李斌浩眼睛闪闪发亮地说。严啸天还是冷笑。
"你们不是早就结婚了吗?"
他给他一拳。
"别打击我,这次我是说真的。希望你和薇薇能一起来参加我们的婚礼。"
"什么时候,世界末日?"
"严啸天,我真的生气了!"
严啸天耸耸肩。他是想替他高兴,但他怎么高兴得起来。
他比他还早"结婚",而现在他和赵白璐水到渠成,他和皇甫薇薇天各一方。
"喂,我可是结婚得比你早好吧?而且我们一开始就登了记的。我早知道我的小狐狸是我的!"
李斌浩说,得意之情溢于言表。
"不过你现在的张淑婉也不差啊。她家那么有钱,嫁妆肯定不少,而且还有个可以遮阴的姑爹..."
严啸天打断了李斌浩的话。
"薇薇的嫁妆未必比她少,背景也不比她弱好吧!"
"可是你们已经分手了啊,你接受现实吧。"
"不!"
严啸天坚决地说。这点他自己再明白不过了,他也早就想通了。
皇甫薇薇只会在毕业后结婚,而在此之前,自己这个"前男友"的位置都是安全的,只要自己不放弃,就总有希望。
"如果没有希望呢?"
李斌浩问。严啸天脸上的笑比冰还冷。
"那我就把她绑架到一个孤岛上。等警察找到我时,我们已经过了一段好日子了,说不定那时我已经把她说服了。如果没说服..."
他顿了顿,继续说。
"那我就为她坐牢吧,反正外面的世界我也没什么可留恋的了。"
华夏国机场。
"哇,终于可以出去旅行了!"
助理高兴得都不行了,嚷道。皇甫薇薇也是,还有她们带着的两个保镖。
其中一位前面已经提过,是在皇甫饕休闲馆工作、考上了公务员的青年韦汉英;另一位杜月箫年龄比他小几岁,也是正准备重考大学。
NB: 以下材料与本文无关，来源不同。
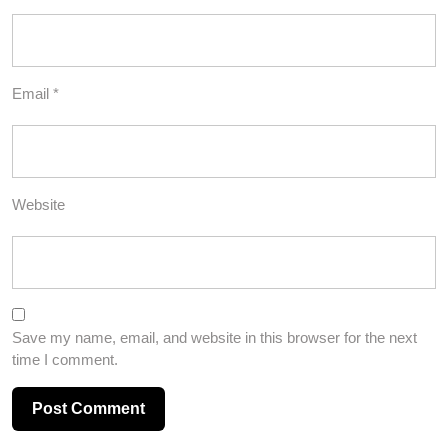
Email
*
Website
Save my name, email, and website in this browser for the next
time I comment.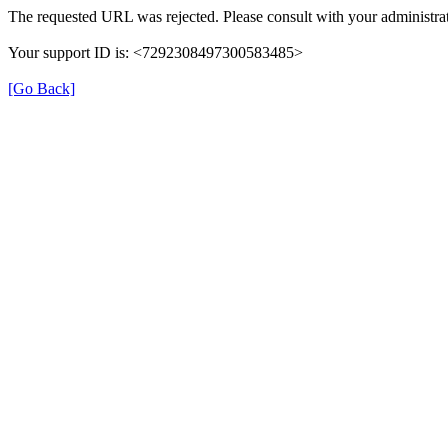
The requested URL was rejected. Please consult with your administrat
Your support ID is: <7292308497300583485>
[Go Back]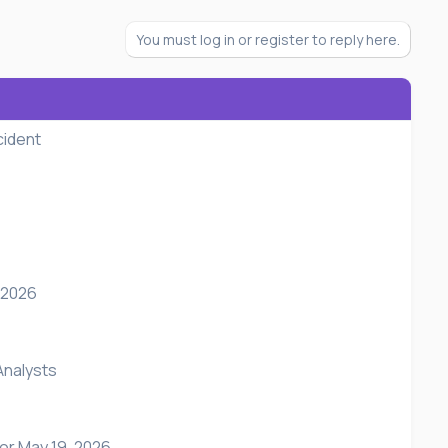
You must log in or register to reply here.
cident
 2026
Analysts
or May 19, 2026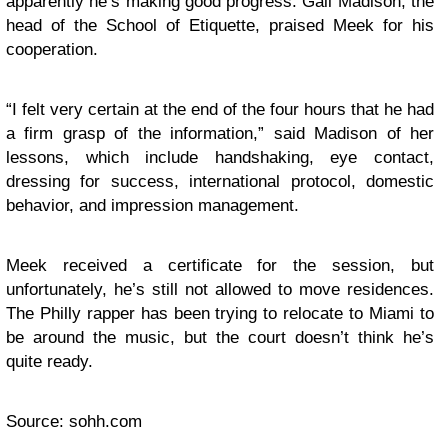
apparently he’s making good progress. Gail Madison, the
head of the School of Etiquette, praised Meek for his
cooperation.
“I felt very certain at the end of the four hours that he had
a firm grasp of the information,” said Madison of her
lessons, which include handshaking, eye contact,
dressing for success, international protocol, domestic
behavior, and impression management.
Meek received a certificate for the session, but
unfortunately, he’s still not allowed to move residences.
The Philly rapper has been trying to relocate to Miami to
be around the music, but the court doesn’t think he’s
quite ready.
Source: sohh.com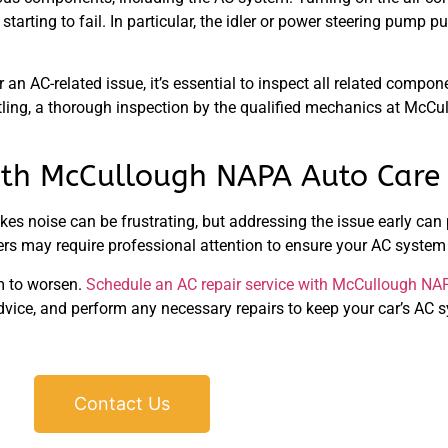
tarting to fail. In particular, the idler or power steering pump p
 an AC-related issue, it’s essential to inspect all related compo
rattling, a thorough inspection by the qualified mechanics at Mc
with McCullough NAPA Auto Care
akes noise can be frustrating, but addressing the issue early ca
thers may require professional attention to ensure your AC system
lem to worsen.
Schedule an AC repair service with McCullough NA
advice, and perform any necessary repairs to keep your car’s AC
Contact Us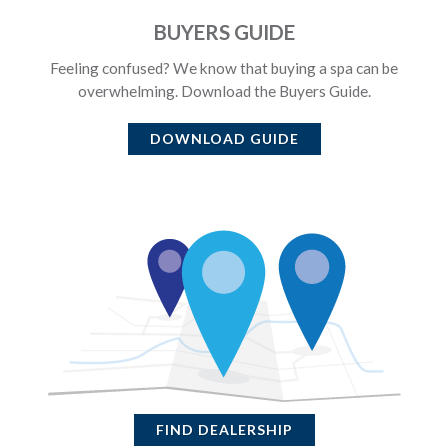
BUYERS GUIDE
Feeling confused? We know that buying a spa can be
overwhelming. Download the Buyers Guide.
DOWNLOAD GUIDE
FIND DEALERSHIP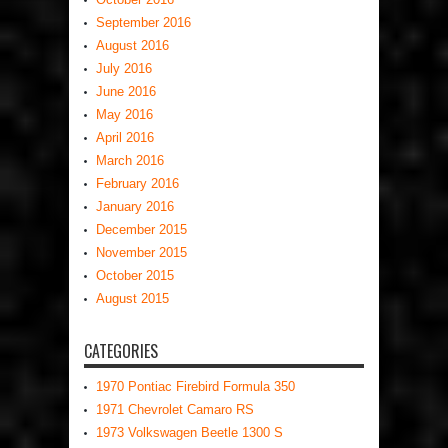
September 2016
August 2016
July 2016
June 2016
May 2016
April 2016
March 2016
February 2016
January 2016
December 2015
November 2015
October 2015
August 2015
CATEGORIES
1970 Pontiac Firebird Formula 350
1971 Chevrolet Camaro RS
1973 Volkswagen Beetle 1300 S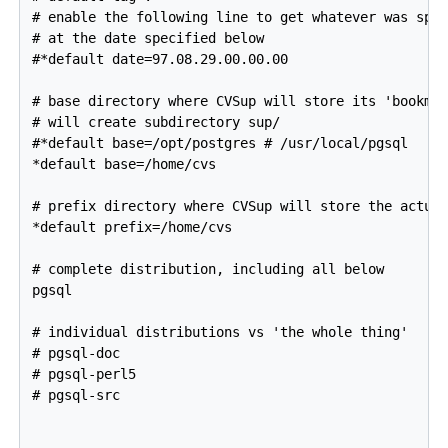
# enable the following line to get whatever was spec
# at the date specified below

#*default date=97.08.29.00.00.00

# base directory where CVSup will store its 'bookmar
# will create subdirectory sup/

#*default base=/opt/postgres # /usr/local/pgsql

*default base=/home/cvs

# prefix directory where CVSup will store the actual
*default prefix=/home/cvs

# complete distribution, including all below

pgsql

# individual distributions vs 'the whole thing'

# pgsql-doc

# pgsql-perl5

# pgsql-src
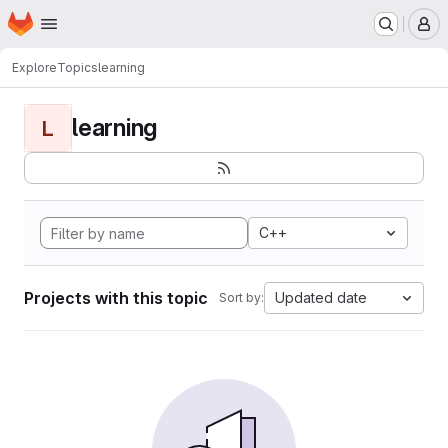
Homepage
Skip to main content
M
Explore
Topics
learning
learning
L
C++
Projects with this topic
Updated date
Sort by: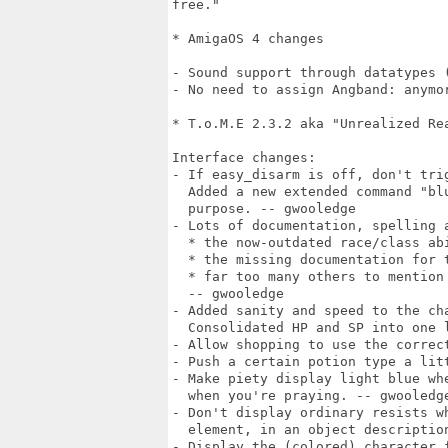
free."

* AmigaOS 4 changes

- Sound support through datatypes (
- No need to assign Angband: anymor
* T.o.M.E 2.3.2 aka "Unrealized Rea
Interface changes:

- If easy_disarm is off, don't tri
  Added a new extended command "bl
  purpose. -- gwooledge

- Lots of documentation, spelling a
  * the now-outdated race/class ab
  * the missing documentation for t
  * far too many others to mention 
  -- gwooledge

- Added sanity and speed to the ch
  Consolidated HP and SP into one l
- Allow shopping to use the correc
- Push a certain potion type a litt
- Make piety display light blue wh
  when you're praying. -- gwooledge
- Don't display ordinary resists w
  element, in an object description
- Display the (colored) character 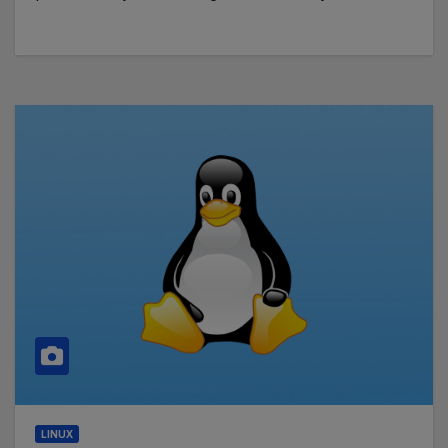
LINUX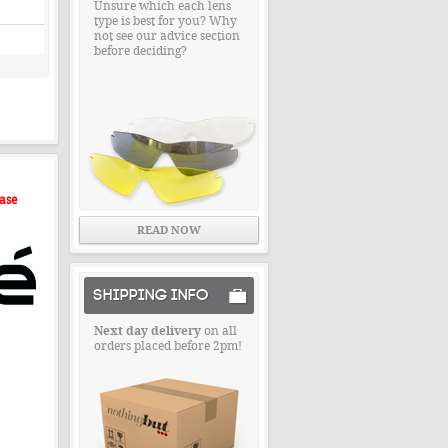
Unsure which each lens
type is best for you? Why
not see our advice section
before deciding?
ase
READ NOW
SHIPPING INFO
Next day delivery
on all
orders placed before 2pm!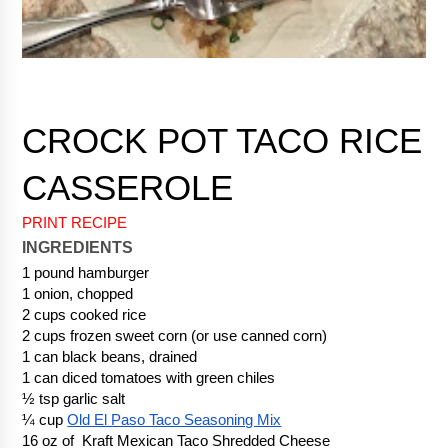
CROCK POT TACO RICE 
PRINT RECIPE
INGREDIENTS
1 pound hamburger
1 onion, chopped
2 cups cooked rice
2 cups frozen sweet corn (or use canned corn) 
1 can black beans, drained
1 can diced tomatoes with green chiles
½ tsp garlic salt
¼ cup 
Old El Paso Taco Seasoning Mix
16 oz of  Kraft Mexican Taco Shredded Cheese 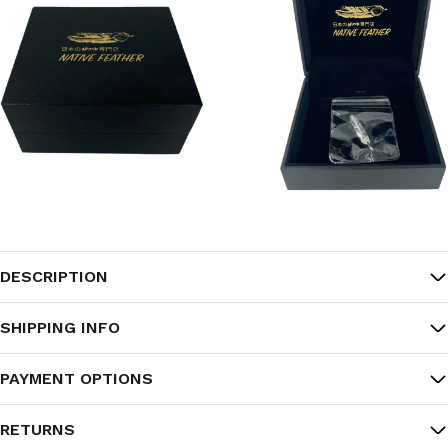
DESCRIPTION
SHIPPING INFO
PAYMENT OPTIONS
RETURNS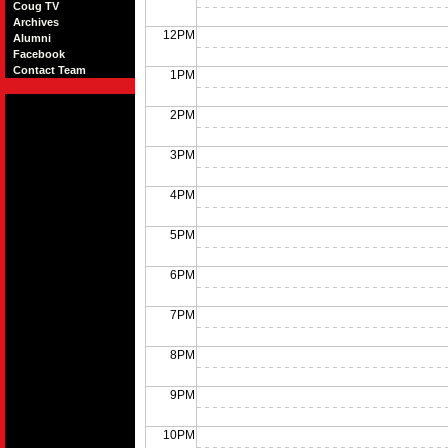
Coug TV
Archives
12PM
Alumni
Facebook
Contact Team
1PM
2PM
3PM
4PM
5PM
6PM
7PM
8PM
9PM
10PM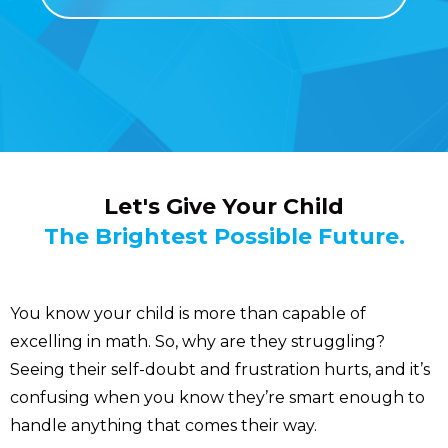
Let's Give Your Child
The Brightest Possible Future.
You know your child is more than capable of
excelling in math. So, why are they struggling?
Seeing their self-doubt and frustration hurts, and it’s
confusing when you know they’re smart enough to
handle anything that comes their way.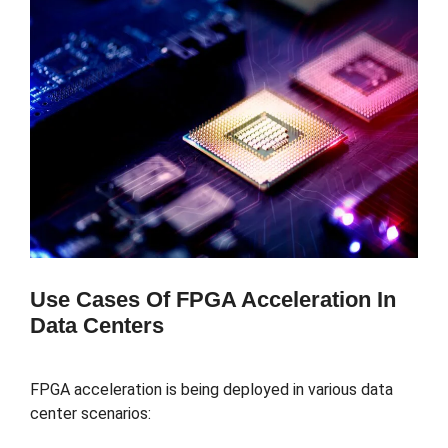
Use Cases Of FPGA Acceleration In
Data Centers
FPGA acceleration is being deployed in various data
center scenarios: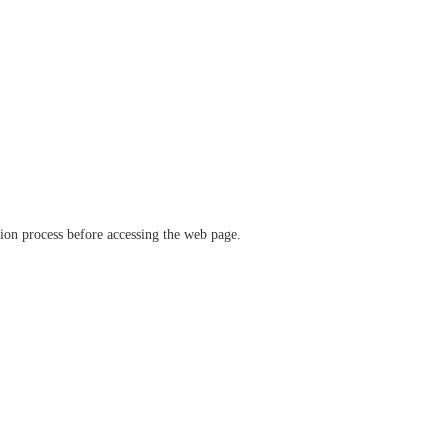
ation process before accessing the web page.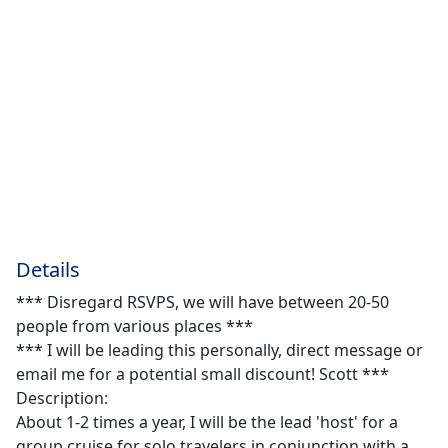
Details
*** Disregard RSVPS, we will have between 20-50
people from various places ***
*** I will be leading this personally, direct message or
email me for a potential small discount! Scott ***
Description:
About 1-2 times a year, I will be the lead 'host' for a
group cruise for solo travelers in conjunction with a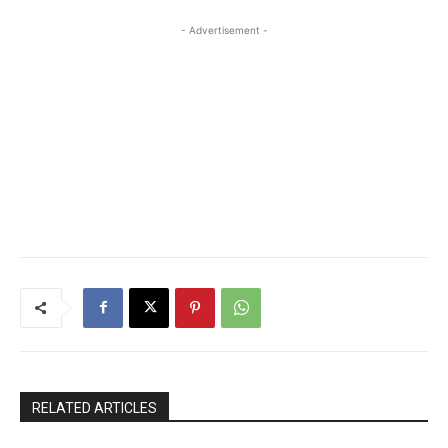
- Advertisement -
RELATED ARTICLES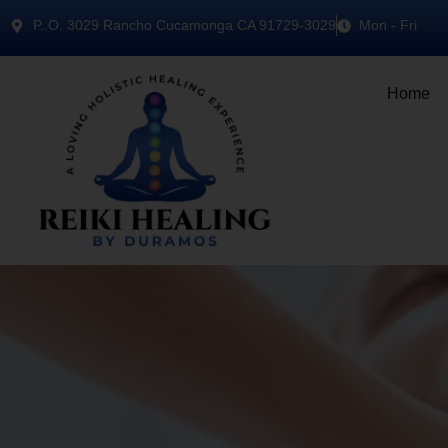
P..O. 3029 Rancho Cucamonga CA 91729-3029
Mon - Fri
Home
虽然两人理论成绩都不错(这次的路线什么就是两人定的),但是论打的话,也不输给大多数同龄人。
"皇甫小姐你在这里等着,我先去完清其他手续。"
杜月箫说。
他想趁着这次旅行增长社会经验,巧的是,韦汉英也是。
"我也去。"
他嚷道。皇甫薇薇微笑着开口。
"作为一个谨慎的男性,不能让被保护人单独留下,你们俩必须留下一位来。这也是社会经验。"
"嗯。"
于是更能打的杜月箫留下了。如皇甫薇薇所料,没有戴墨镜和口罩、还坐在候机大厅椅子上的她很快就引来了众人的注视。
"是皇甫小姐吗,我能和你合影吗?"
众人中一个戴着黑框眼镜的青年男人提出。杜月箫望向皇甫薇薇,她微笑着摇摇头。
"可以签名,不过不好意思,不能合影。"
于是经杜月箫的手递过他的挎包,皇甫薇薇唰唰唰签下大名。
旋风土豆那种(因为她崇敬修小学的古天乐嘛),末了附带甜甜的微笑一个。
"谢谢你对我的支持。"
对于众人的"围观",开始助理还觉得没什么,后来就吃不消了。
本来嘛,哪有艺人光天化日地出现在公共场合的,别的不说,会造成秩序混乱好不好!
"我只是想享受一下这种感觉嘛。"
去洗手间易容以后,换了VIP候机室候机的皇甫薇薇解释。助理哭笑不得。
"原来皇甫小姐也是这么小女人的人啊。"
她说。不料她甩了她一句。
"你是想说我也有虚荣心吧?唉,不是的。"
然后她转头望向杜月箫和韦汉英。
"你知道由于我姓皇甫,我小时候受了多大的委屈吗?"
"听过一点..."
两个男人回道。
没错,皇甫饕经常在他们面前念叨,说自己对女儿不起。由于他和皇甫武长期坐牢,引得女儿也被同龄人孤立,上哪都被人戳脊梁骨。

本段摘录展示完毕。